**Problem statement:**
Only an exact repeat of the listing, without its images, counts as the answer.

**Collected material:**

■ ■ ■

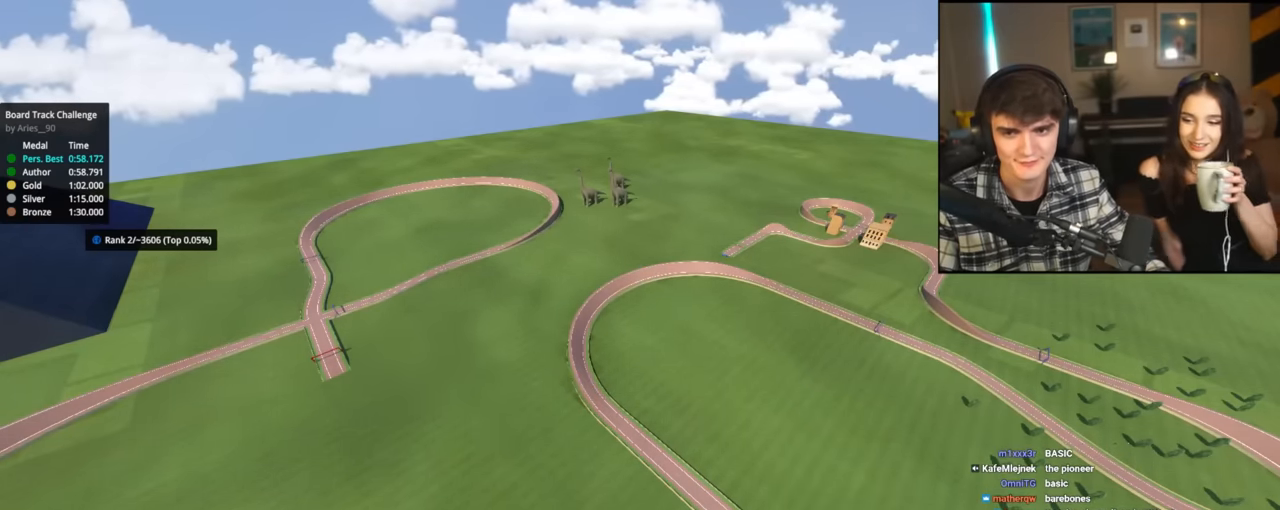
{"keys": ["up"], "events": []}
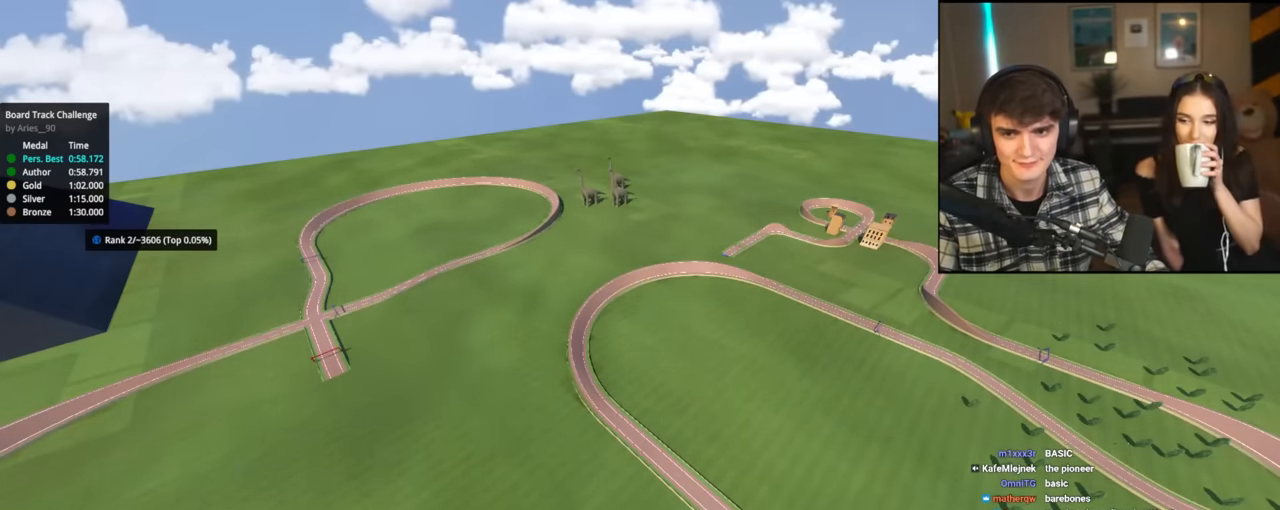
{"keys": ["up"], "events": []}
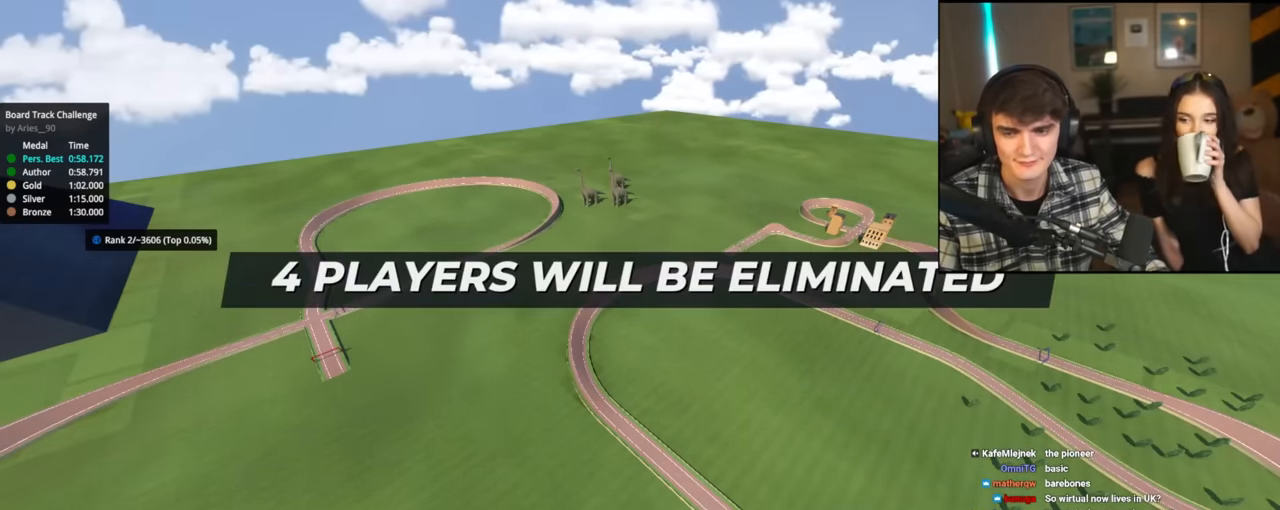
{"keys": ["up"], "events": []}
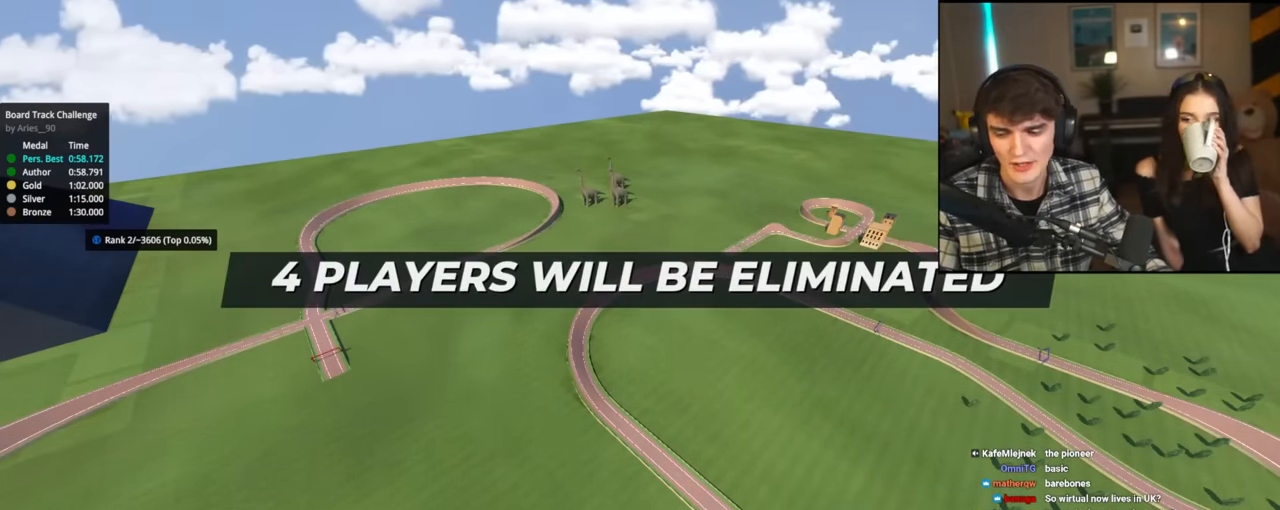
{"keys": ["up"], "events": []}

■ ■ ■

**Exercise solution:**
{"keys": ["up"], "events": []}
{"keys": ["up"], "events": []}
{"keys": ["up"], "events": []}
{"keys": ["up"], "events": []}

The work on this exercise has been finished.